Does this app grab the files from Wikipedia directly? It doesn't seem very nice to create an app that pulls down gigabytes of data from a web service you do not own nor have permission from.
WebRTC means peer-to-peer is probably coming to Chrome and Firefox soon, which will allow an app like this to transfer Wikipedia in all its 7.3GB (compressed) glory without harm to anyone's servers.
Thanks so much for this. This will be incredibly useful for me (behind the GFW, which gets moody about Wikipedia pretty often). Could this easily periodically update itself to grab fresh versions of articles? I think that would be a great feature, especially if you could do it without having to pull down the whole database each time you wanted to update, instead just updating on an article-by-article basis.
Absolutely amazing. This technology can be used for many other offline databases. He provides the tools for indexing, compressing and everything needed for the reader.
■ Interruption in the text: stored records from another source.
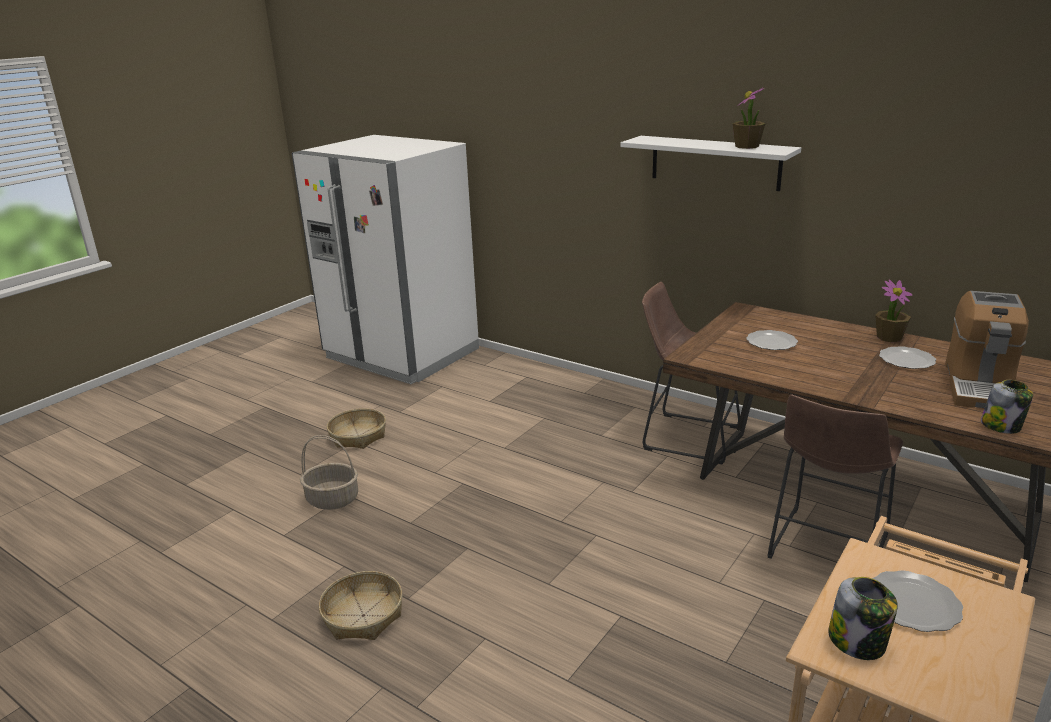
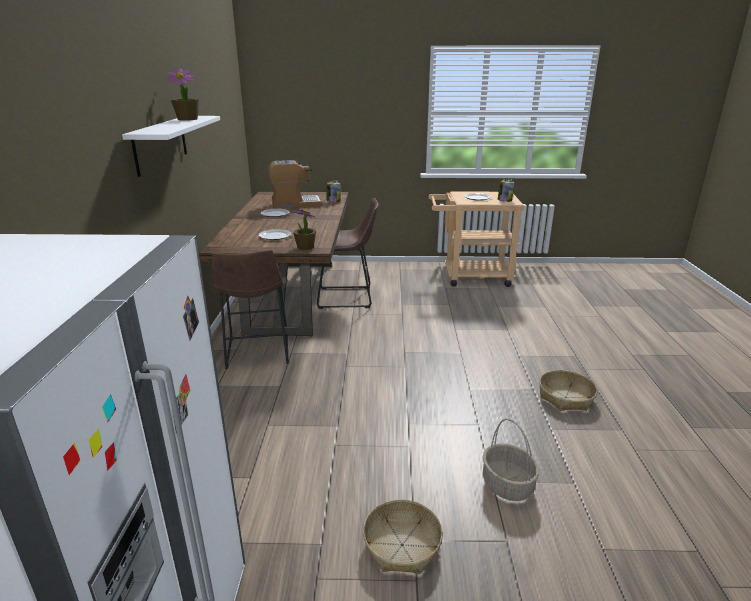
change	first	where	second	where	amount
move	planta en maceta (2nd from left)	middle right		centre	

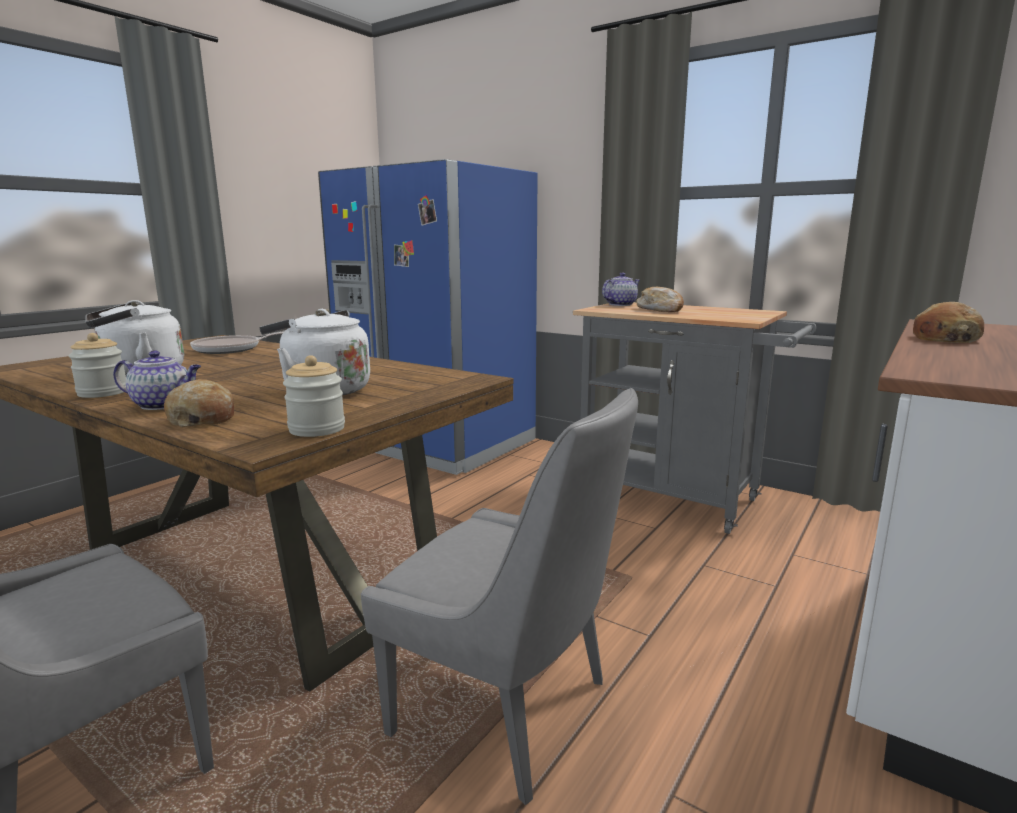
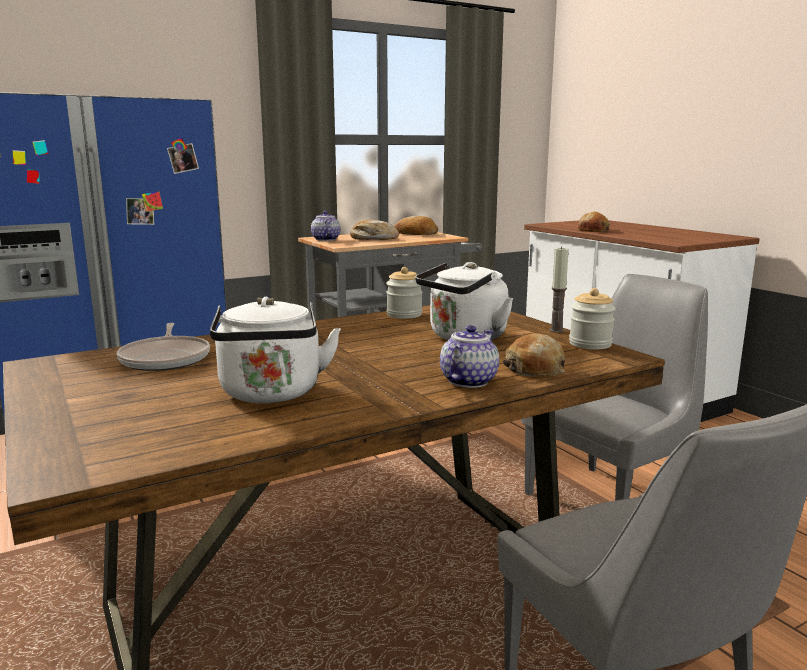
change	first	where	second	where	amount
move	tarro (1st from left)	middle left		centre	
insert			pan (2nd from left)	centre	
insert			vela	middle right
Make sure to read his corresponding blog post: http://antimatter15.com/wp/2011/12/offline-wiki-redux/
It only sort of works on iOS 5, the downloads stop whenever a "Increase Storage" prompt pops up and you have to reload whenever that happens. But it does work with the small dump, albeit slowly.
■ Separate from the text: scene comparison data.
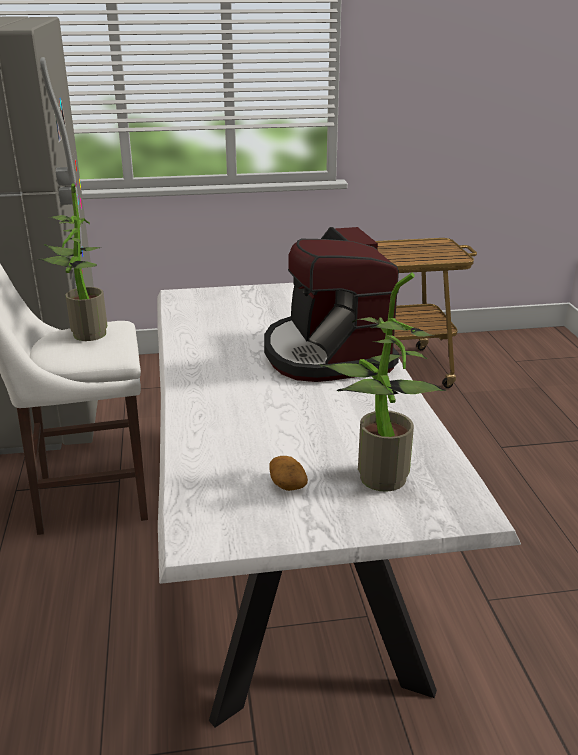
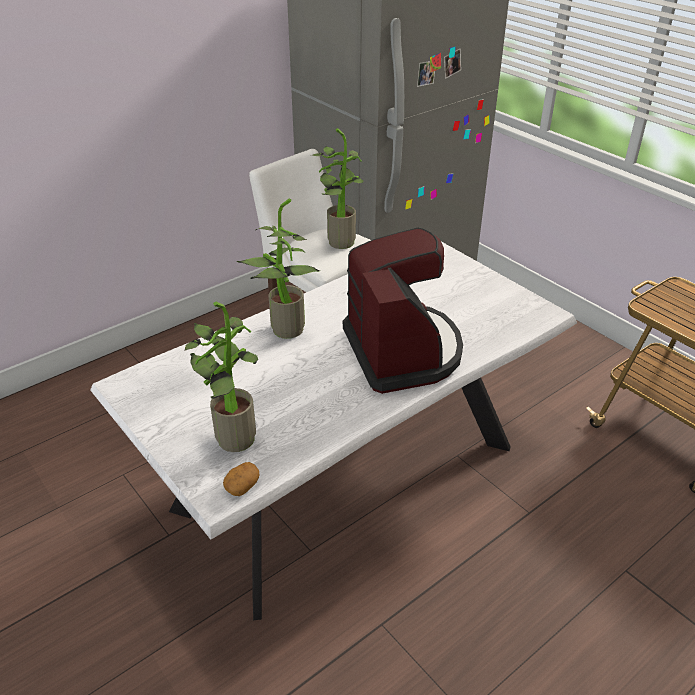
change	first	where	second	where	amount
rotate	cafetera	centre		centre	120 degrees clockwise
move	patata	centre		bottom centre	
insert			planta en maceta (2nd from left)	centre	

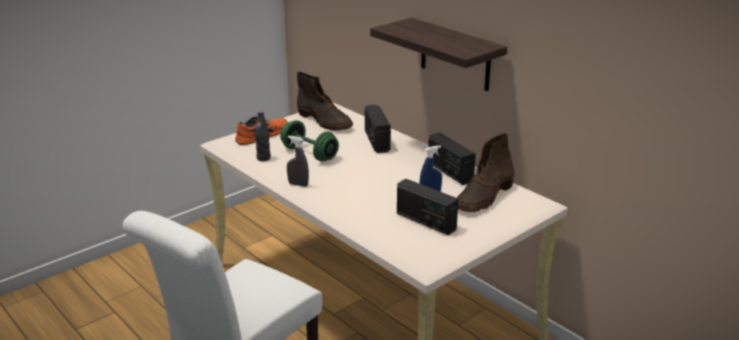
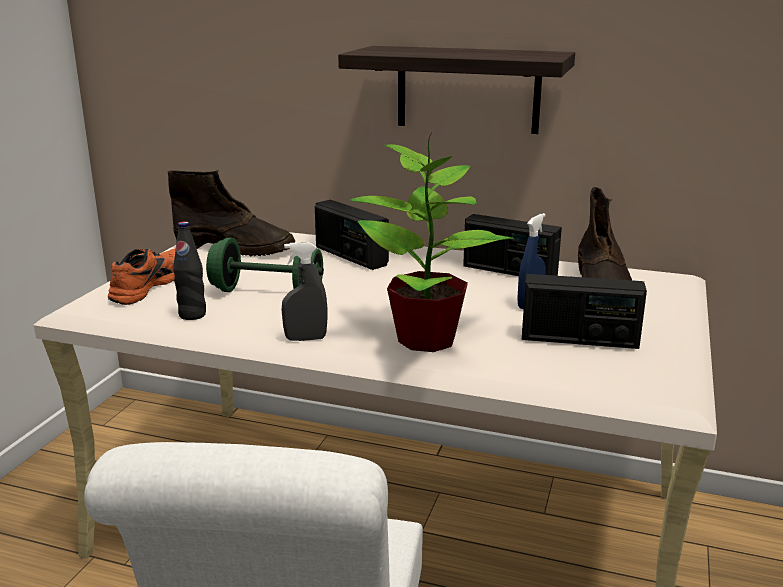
change	first	where	second	where	amount
insert			planta en maceta	centre	

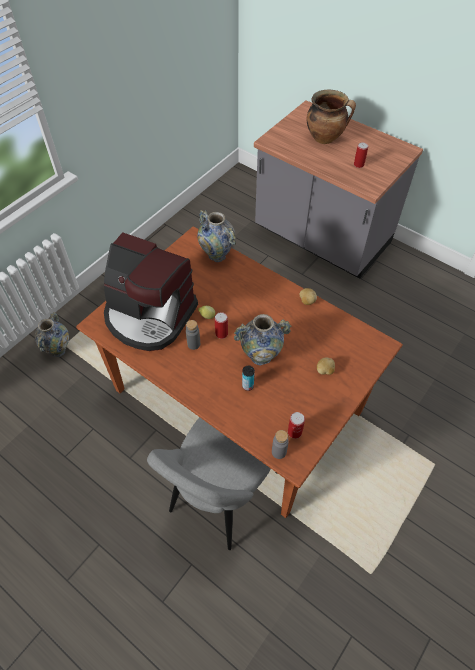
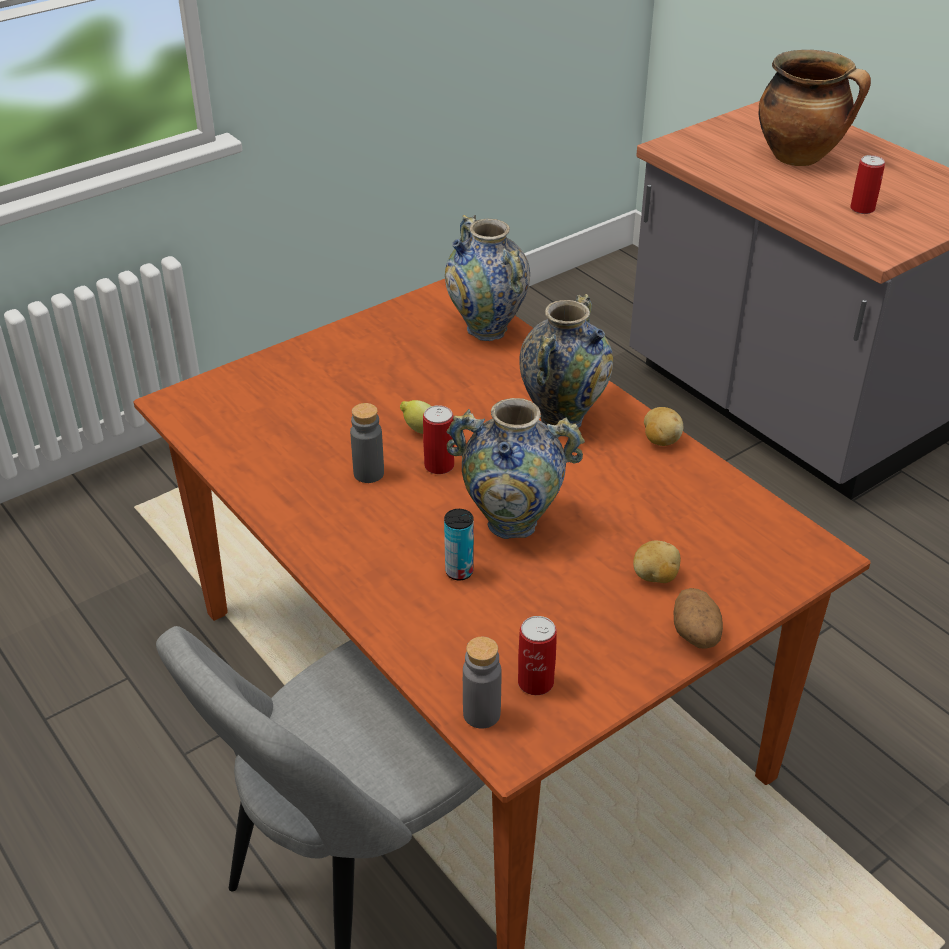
change	first	where	second	where	amount
move	florero (1st from left in the first image)	middle left	florero (3rd from left)	centre	
delete	cafetera	middle left			
insert			patata (3rd from left)	middle right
Cool, I initially didn't think this much storage was possible on mobile yet. Are you saying you can get the whole thing down if you keep agreeing to the prompts?
It's a pity mobile browsers haven't got better support for this kind of thing yet.
No I think it stops issuing prompts after 50GB. Also, on iOS 5, it only supports WebSQL which dosn't store (AFAIK) objects like typed arrays, so I have to convert it to a string and back base64 encoded, which makes it use even more space.
I find that hard to believe. Other wiki readers' dumps are a multiple of that. Eg aarddict for en is ~8GB.